私が小学生5年生くらいの話です。
当時私たちの間では虫取りがブームを起こしており、いつも友達同士で集まっては夕方まで虫取りをしていました。
それをみたのも虫取りの最中でした。夏休みに入った頃、近所の中学校にいつものメンバーで虫取りをしに突撃しました。時間は5時頃だったと思います。徐々に落ちていく日に時間の流れる早さを感じ、楽しい時間はどうしていつも早く終わるのかと、子供ながらに苛立っていたのを覚えています。
満足いくまで虫をとった私たちは、そろそろ帰るかと各々準備をしていました。その時、誰かがぼそっと、「鬼ごっこしよ」と呟きました。まだ遊びたりない頃ですから、せっかくだしやるかという雰囲気になりました。
じゃんけんで鬼は友達Aに決まり、私たちは各々ワイワイしながら逃げていました。その時私は一緒にBという友達と逃げていて、後ろと前をお互い監視しながら歩いていました。
そんな事をしながら鬼がいつ来るのかワクワクしていました。その時、突然後ろを見張っていたBが大声を上げて走り出しました。私は遂に鬼が来たと思いBと一緒に走り、走っている途中で鬼であるAを見ようと後ろを振り向きました。
そこにいたのはAではなく、白いTシャツと短パンを着た頭と両腕、両足がないなにかでした。
驚きと恐怖に包まれた私たちは、一目散に学校の外に向かって走り、気付けば近くの広場で息を切らして止まっていました。

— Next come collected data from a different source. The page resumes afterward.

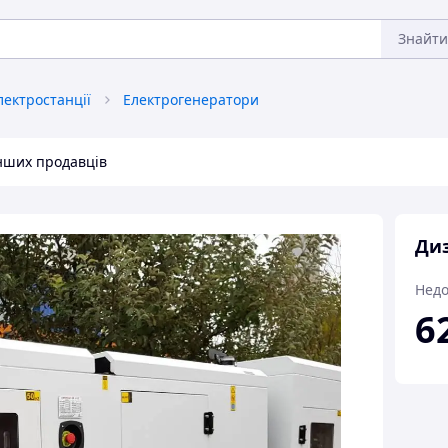
Знайти
лектростанції
Електрогенератори
інших продавців
Диз
Недо
6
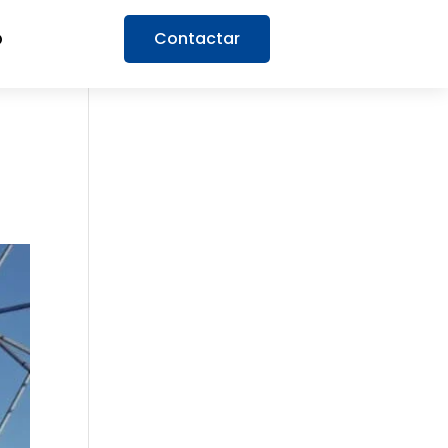
Contactar
O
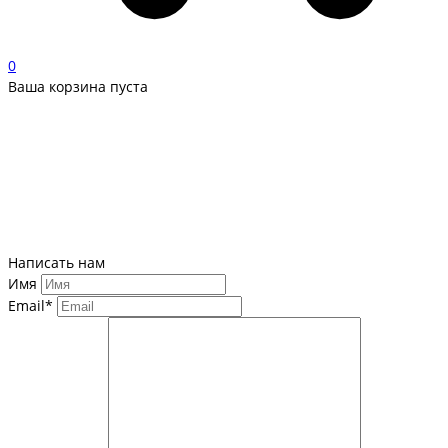
0
Ваша корзина пуста
Написать нам
Имя
Email*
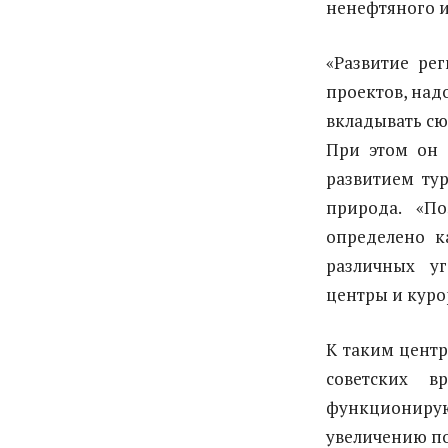
ненефтяного и
«Развитие ре
проектов, над
вкладывать сюд
При этом он 
развитием тур
природа. «П
определено к
различных у
центры и куро
К таким центр
советских 
функциониру
увеличению по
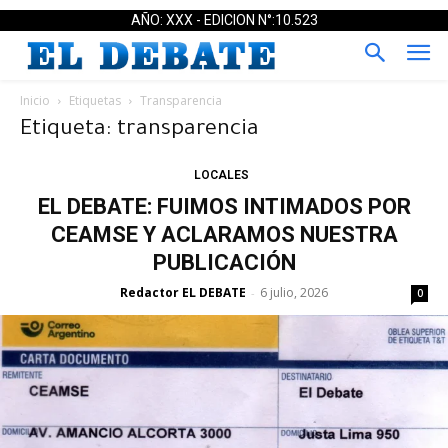
AÑO: XXX - EDICION N°:10.523
Inicio
Etiquetas
Transparencia
Etiqueta: transparencia
LOCALES
EL DEBATE: FUIMOS INTIMADOS POR
CEAMSE Y ACLARAMOS NUESTRA
PUBLICACIÓN
Redactor EL DEBATE
6 julio, 2026
-
0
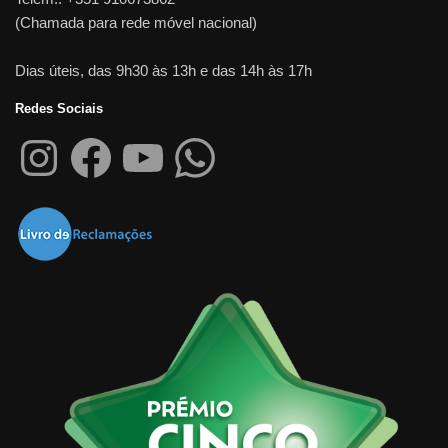
(Chamada para rede móvel nacional)
Dias úteis, das 9h30 às 13h e das 14h às 17h
Redes Sociais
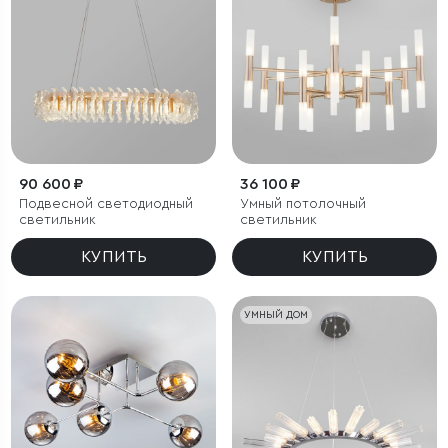
90 600 ₽
36 100 ₽
Подвесной светодиодный
Умный потолочный
светильник
светильник
КУПИТЬ
КУПИТЬ
УМНЫЙ ДОМ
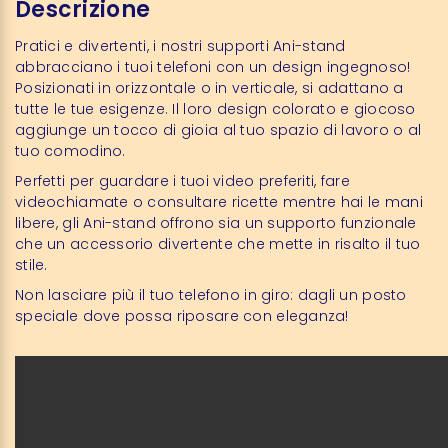
Descrizione
Pratici e divertenti, i nostri supporti Ani-stand
abbracciano i tuoi telefoni con un design ingegnoso!
Posizionati in orizzontale o in verticale, si adattano a
tutte le tue esigenze. Il loro design colorato e giocoso
aggiunge un tocco di gioia al tuo spazio di lavoro o al
tuo comodino.
Perfetti per guardare i tuoi video preferiti, fare
videochiamate o consultare ricette mentre hai le mani
libere, gli Ani-stand offrono sia un supporto funzionale
che un accessorio divertente che mette in risalto il tuo
stile.
Non lasciare più il tuo telefono in giro: dagli un posto
speciale dove possa riposare con eleganza!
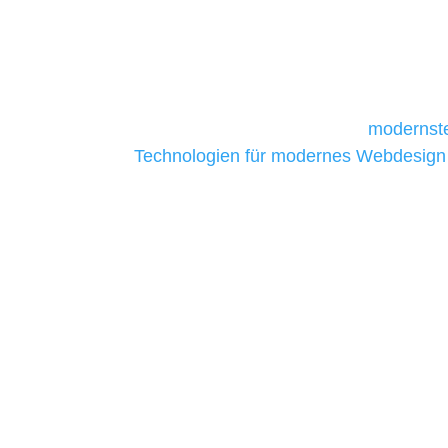
und mittelständische Unternehmen bes
da sie in der Regel nur über begrenzt
daher Tools und Technologien benötigen,
Unternehmen die kostengünstigsten un
liefern. Daher verwenden wir
modernste
Technologien für modernes Webdesign
allen Webprojekten zufriedenzustellen.
Sie haben Fragen zu Ihre
07121 / 9294977
info@merryll.de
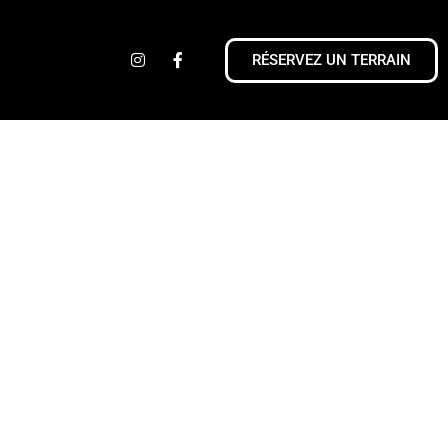
RÉSERVEZ UN TERRAIN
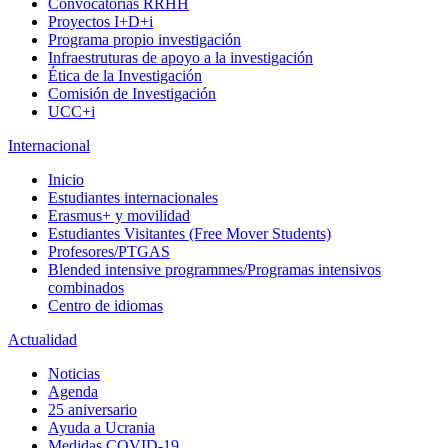
Convocatorias RRHH
Proyectos I+D+i
Programa propio investigación
Infraestruturas de apoyo a la investigación
Ética de la Investigación
Comisión de Investigación
UCC+i
Internacional
Inicio
Estudiantes internacionales
Erasmus+ y movilidad
Estudiantes Visitantes (Free Mover Students)
Profesores/PTGAS
Blended intensive programmes/Programas intensivos
combinados
Centro de idiomas
Actualidad
Noticias
Agenda
25 aniversario
Ayuda a Ucrania
Medidas COVID-19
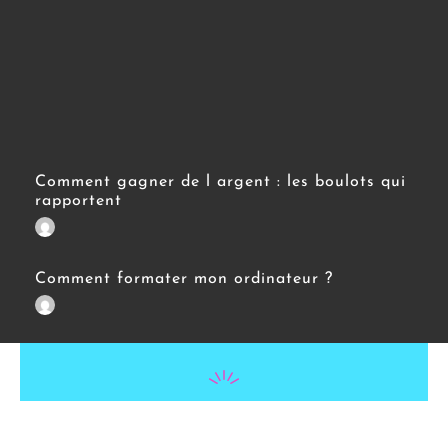
Comment gagner de l argent : les boulots qui
rapportent
Comment formater mon ordinateur ?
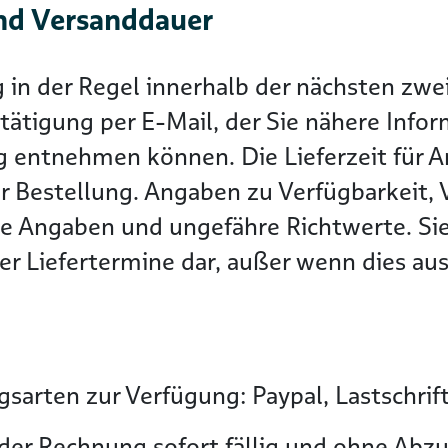
nd Versanddauer
g in der Regel innerhalb der nächsten z
tätigung per E-Mail, der Sie nähere Info
g entnehmen können. Die Lieferzeit für Ar
r Bestellung. Angaben zu Verfügbarkeit, 
he Angaben und ungefähre Richtwerte. Sie
r Liefertermine dar, außer wenn dies ausd
sarten zur Verfügung: Paypal, Lastschrif
der Rechnung sofort fällig und ohne Abzu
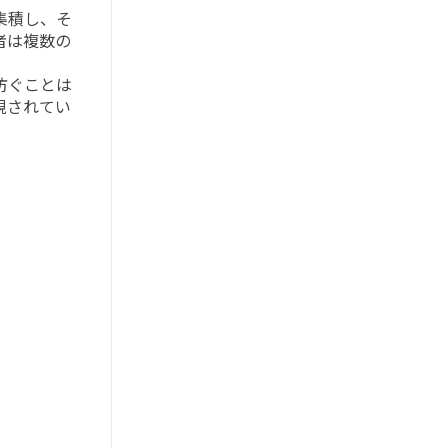
集積し、そ
者は複数の
防ぐことは
視されてい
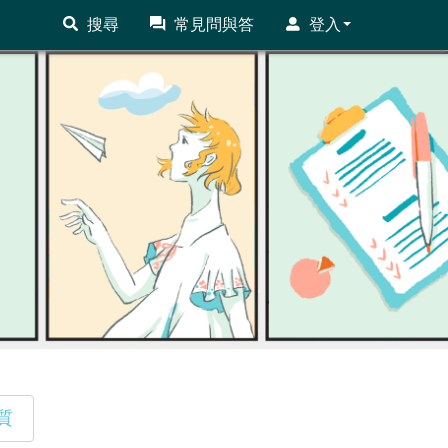
搜尋
常見問與答
登入
質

Bと顔を見合せ「今の見たよな!?」「見た見た!!」と確認していると、Aや他の友達も帰ってきました。他の友達にこれを伝えても勿論信じて貰えませんでしたが、Aは、「俺はお前らを追いかけてもいないし、そもそも見つけてすらいない」と言ったので、じゃああれは本当に何だったのか分からないまま、その日は解散しました。
その後私はその中学校に進学し、3年間そのなにかが現れた所を観察しましたが、そこにカカシが立てられていたり、白い服らしいものをみたことは一度もありませんでした。
結局、あれは何だったのか、見間違いだったのかすら分からないまま10年経ちました。ですが最近気づいたことがあります。それはその時一緒にいたはずの友達を、私が誰一人を覚えていないことです。今では現実だったのか、はたまた夢だったのかすら分からなくなっていることが、余計に私に恐怖と疑問をもたらしています。皆さんも白いTシャツと短パンを見たら気をつけて下さい。それは徐々に近づいているかもしれないので。